While serial dilution does serve a function in many legitimate procedures, homeopathic remedies prepared using serial dilution are often diluted so much that none of the original substance remains in the final preparation. This point was proven dramatically by noted skeptic James Randi at TED 2007, when he ingested a purportedly lethal dosage of homeopathic sleeping pills on stage. Spoiler alert: James Randi is still alive.
So, back to the comic. The couple in question is preparing a serial dilution of semen and expecting its potency to either remain constant or perhaps increase, resulting in a pregnancy. However, we the ever-so-well-informed xkcd reader know full well that if James Randi isn't dead, then that lovely young woman isn't getting pregnant. If she can't get pregnant, then she can't pass on whatever part of her or her partner's genetic makeup it is that makes them susceptible to a belief in homeopathy. Since the couple's belief in homeopathy is negatively affecting their ability to have offspring, its lowering their fitness (Darwinian fitness, not gym membership fitness).
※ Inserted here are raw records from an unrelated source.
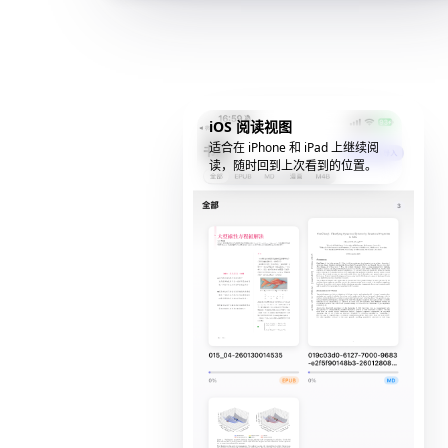
iOS 阅读视图
适合在 iPhone 和 iPad 上继续阅
读，随时回到上次看到的位置。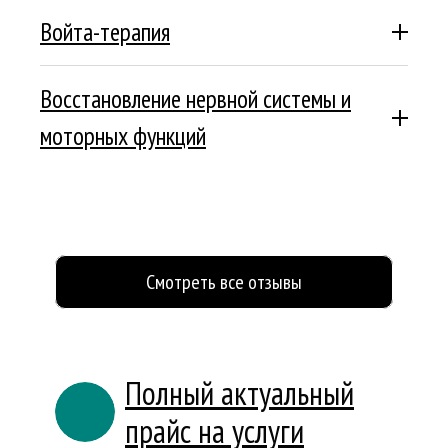
Войта-терапия
Подробнее
Восстановление нервной системы и
моторных функций
Подробнее
Смотреть все отзывы
Полный актуальный
прайс на услуги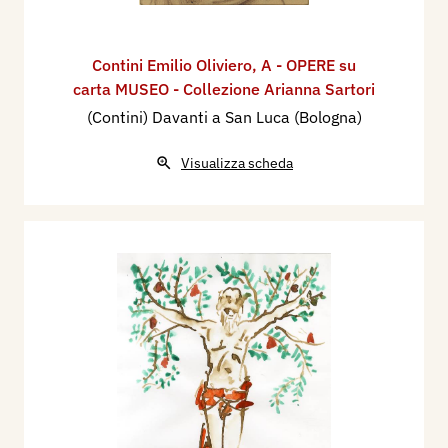
Contini Emilio Oliviero
,
A - OPERE su
carta MUSEO - Collezione Arianna Sartori
(Contini) Davanti a San Luca (Bologna)
Visualizza scheda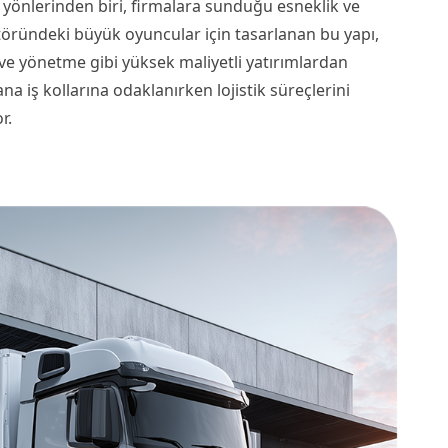
i yönlerinden biri, firmalara sunduğu esneklik ve
ktöründeki büyük oyuncular için tasarlanan bu yapı,
 ve yönetme gibi yüksek maliyetli yatırımlardan
na iş kollarına odaklanırken lojistik süreçlerini
r.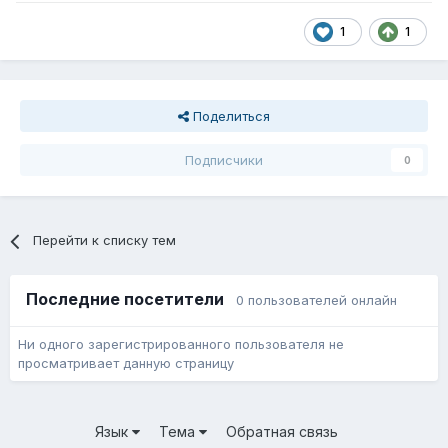
1
1
Поделиться
Подписчики
0
Перейти к списку тем
Последние посетители
0 пользователей онлайн
Ни одного зарегистрированного пользователя не
просматривает данную страницу
Язык
Тема
Обратная связь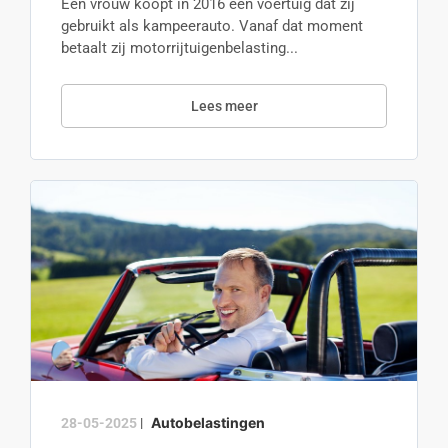
Een vrouw koopt in 2016 een voertuig dat zij
gebruikt als kampeerauto. Vanaf dat moment
betaalt zij motorrijtuigenbelasting...
Lees meer
Autobelastingen
28-05-2025
|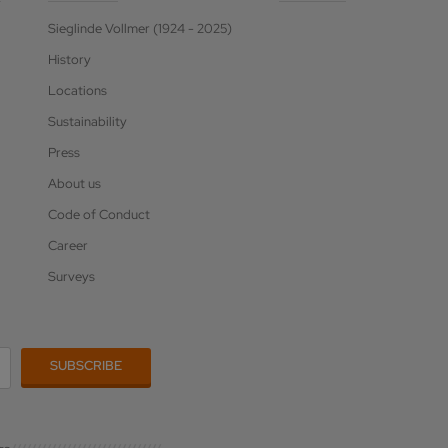
Sieglinde Vollmer (1924 - 2025)
History
Locations
Sustainability
Press
About us
Code of Conduct
Career
Surveys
A belief in homeopathy which is so strong that it prevents it's believers from having offspring is therefore an evolutionary dead end, and is not selected for.
This point is underscored by the image text, which is playfully realized in this comic as a letter to the editors of Homeopathy Monthly, a fictional homeopathy magazine which we can imagine is of some import the homeopathic community. The jab against homeopathy is set up with a classic use of the foot-in-the-door technique, opening up with a nitpicky correction about the spelling of "echinacea." Now that the editors of homeopathy are paying attention, the payload is delivered and their passion is called out for being what it is: a complete sham.